EUR/USD Price Forecast December 28, 2017, Technical Analysis

The EUR/USD pair rallied significantly during the trading session on Wednesday, testing the 1.1910 level. I think that if we can break out above the 1.1925 level, the market should go much higher, as it would break the top of a weekly bullish flag. I think we are going to see that relatively soon, but right now liquidity is going to be a bit of an issue as traders are probably away from their desk.

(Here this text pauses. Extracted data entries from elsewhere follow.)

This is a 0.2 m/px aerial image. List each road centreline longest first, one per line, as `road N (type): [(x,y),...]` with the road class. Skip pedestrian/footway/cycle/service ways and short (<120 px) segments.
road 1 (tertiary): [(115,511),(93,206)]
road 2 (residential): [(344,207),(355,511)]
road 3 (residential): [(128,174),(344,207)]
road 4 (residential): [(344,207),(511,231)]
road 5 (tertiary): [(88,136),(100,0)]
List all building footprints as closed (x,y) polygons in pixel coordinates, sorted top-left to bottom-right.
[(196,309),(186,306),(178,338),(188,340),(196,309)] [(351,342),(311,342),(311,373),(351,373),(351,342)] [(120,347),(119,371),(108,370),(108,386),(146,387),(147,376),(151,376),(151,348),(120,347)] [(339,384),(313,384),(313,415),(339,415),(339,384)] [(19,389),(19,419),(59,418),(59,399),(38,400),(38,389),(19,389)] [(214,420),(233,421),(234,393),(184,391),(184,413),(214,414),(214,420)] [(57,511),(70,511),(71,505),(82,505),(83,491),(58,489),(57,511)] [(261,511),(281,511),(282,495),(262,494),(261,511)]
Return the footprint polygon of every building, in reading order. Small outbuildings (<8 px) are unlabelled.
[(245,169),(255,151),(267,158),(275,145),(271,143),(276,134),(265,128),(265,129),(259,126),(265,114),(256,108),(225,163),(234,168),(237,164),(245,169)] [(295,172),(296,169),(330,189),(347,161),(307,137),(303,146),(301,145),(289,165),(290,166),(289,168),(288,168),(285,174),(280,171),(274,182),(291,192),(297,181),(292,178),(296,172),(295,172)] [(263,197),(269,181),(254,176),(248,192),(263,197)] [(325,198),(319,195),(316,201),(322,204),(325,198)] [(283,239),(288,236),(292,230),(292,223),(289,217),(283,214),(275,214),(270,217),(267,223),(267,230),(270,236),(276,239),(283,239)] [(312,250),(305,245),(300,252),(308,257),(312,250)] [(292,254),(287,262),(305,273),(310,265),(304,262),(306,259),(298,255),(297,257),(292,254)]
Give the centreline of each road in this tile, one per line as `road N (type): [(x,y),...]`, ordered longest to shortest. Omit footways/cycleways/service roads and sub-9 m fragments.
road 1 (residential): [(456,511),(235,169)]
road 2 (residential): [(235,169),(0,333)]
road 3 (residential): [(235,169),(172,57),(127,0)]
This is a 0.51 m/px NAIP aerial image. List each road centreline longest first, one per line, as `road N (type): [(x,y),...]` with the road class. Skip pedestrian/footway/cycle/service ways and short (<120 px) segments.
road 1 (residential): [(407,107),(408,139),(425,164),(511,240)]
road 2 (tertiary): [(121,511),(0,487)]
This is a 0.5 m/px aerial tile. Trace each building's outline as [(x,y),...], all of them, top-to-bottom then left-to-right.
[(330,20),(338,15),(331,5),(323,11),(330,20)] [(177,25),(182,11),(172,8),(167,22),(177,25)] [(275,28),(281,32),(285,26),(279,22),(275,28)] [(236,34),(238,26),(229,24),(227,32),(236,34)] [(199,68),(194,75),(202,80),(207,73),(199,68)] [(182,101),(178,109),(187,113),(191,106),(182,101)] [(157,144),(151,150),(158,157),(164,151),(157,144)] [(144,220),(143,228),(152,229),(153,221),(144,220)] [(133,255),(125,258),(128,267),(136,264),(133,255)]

I believe that the 1.18 level underneath will offer significant support, just as the 1.17 level underneath well. Longer-term, I believe that breaking above the top of the bullish flashes in this market looking for the 1.32 handle, which obviously would be a longer-term target, and nothing that we would see anytime soon. It appears that the US dollar in general is starting to soften, but as the liquidity is thin around the Forex world, it’s difficult to read too much into the short-term movement. What will matter is when traders come back after New Year’s Day, and how they start piling into the marketplace. As things stand right now, I am bullish of the EUR/USD pair, but I recognize that we could get sudden pullbacks occasionally as it certainly continues to favor the upside in general. I don’t have any interest in shorting this market, least not until we break down below the 1.17 handle, and at that point I think we would go looking towards the 1.15 level underneath which should be even more supportive. Expect noise, but I think a decidedly positive slant in this market exists.